The technology is also capable of simultaneously translating performances into other languages.
Swain said almost all of the assistive technology available at local performances had become outdated and unable to keep up with increasing need. Most of the equipment was installed after the Americans with Disabilities Act of 1992, he said.
The City Theatre also had a shared assistive audio system, but Swain said it eventually broke down – a result of overuse.
In addition to helping provide assistance technology, the Regional Asset District funded a portable wheelchair ramp to be shared by the Strip District’s Attack Theater and Pittsburgh Cultural Trust in Downtown.
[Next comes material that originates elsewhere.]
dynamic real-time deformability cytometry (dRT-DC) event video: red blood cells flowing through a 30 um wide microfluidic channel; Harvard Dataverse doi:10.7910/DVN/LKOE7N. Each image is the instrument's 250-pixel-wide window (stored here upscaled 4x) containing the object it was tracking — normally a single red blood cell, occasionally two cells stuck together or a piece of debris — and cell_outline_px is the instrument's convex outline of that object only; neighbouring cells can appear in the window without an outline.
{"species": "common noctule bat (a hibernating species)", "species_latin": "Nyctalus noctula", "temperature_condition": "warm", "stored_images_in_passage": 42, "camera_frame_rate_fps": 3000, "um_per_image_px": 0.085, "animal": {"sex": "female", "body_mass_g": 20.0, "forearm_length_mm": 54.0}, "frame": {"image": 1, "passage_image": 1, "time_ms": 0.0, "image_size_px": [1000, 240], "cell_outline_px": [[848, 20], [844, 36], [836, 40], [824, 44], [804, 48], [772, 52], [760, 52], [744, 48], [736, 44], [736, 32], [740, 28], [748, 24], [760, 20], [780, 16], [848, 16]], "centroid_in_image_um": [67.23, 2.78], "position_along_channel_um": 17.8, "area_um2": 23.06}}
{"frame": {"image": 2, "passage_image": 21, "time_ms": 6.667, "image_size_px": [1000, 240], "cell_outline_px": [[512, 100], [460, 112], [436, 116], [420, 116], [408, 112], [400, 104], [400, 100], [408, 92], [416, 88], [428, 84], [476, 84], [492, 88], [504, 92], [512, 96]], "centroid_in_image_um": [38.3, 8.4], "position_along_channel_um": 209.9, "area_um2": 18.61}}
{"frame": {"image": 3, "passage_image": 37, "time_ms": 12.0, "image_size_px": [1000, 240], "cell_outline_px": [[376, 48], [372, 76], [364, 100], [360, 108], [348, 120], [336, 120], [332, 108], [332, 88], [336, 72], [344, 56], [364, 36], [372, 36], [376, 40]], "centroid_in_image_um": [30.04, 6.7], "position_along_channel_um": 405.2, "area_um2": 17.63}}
The organization’s Board Chair Dusty Elias Kirk said the upgrades will provide people with hearing and vision disabilities access to arts and culture in a new way.
“About one-fifth of the population in our region needs some sort of accessibility assistance, whether it’s visual, physical, hearing or any other kind,” Kirk said.
According to the Hearing Loss Association of America, hearing loss is the third most common health condition after arthritis and heart disease.
The equipment reserve form can be found on GPAC’s website.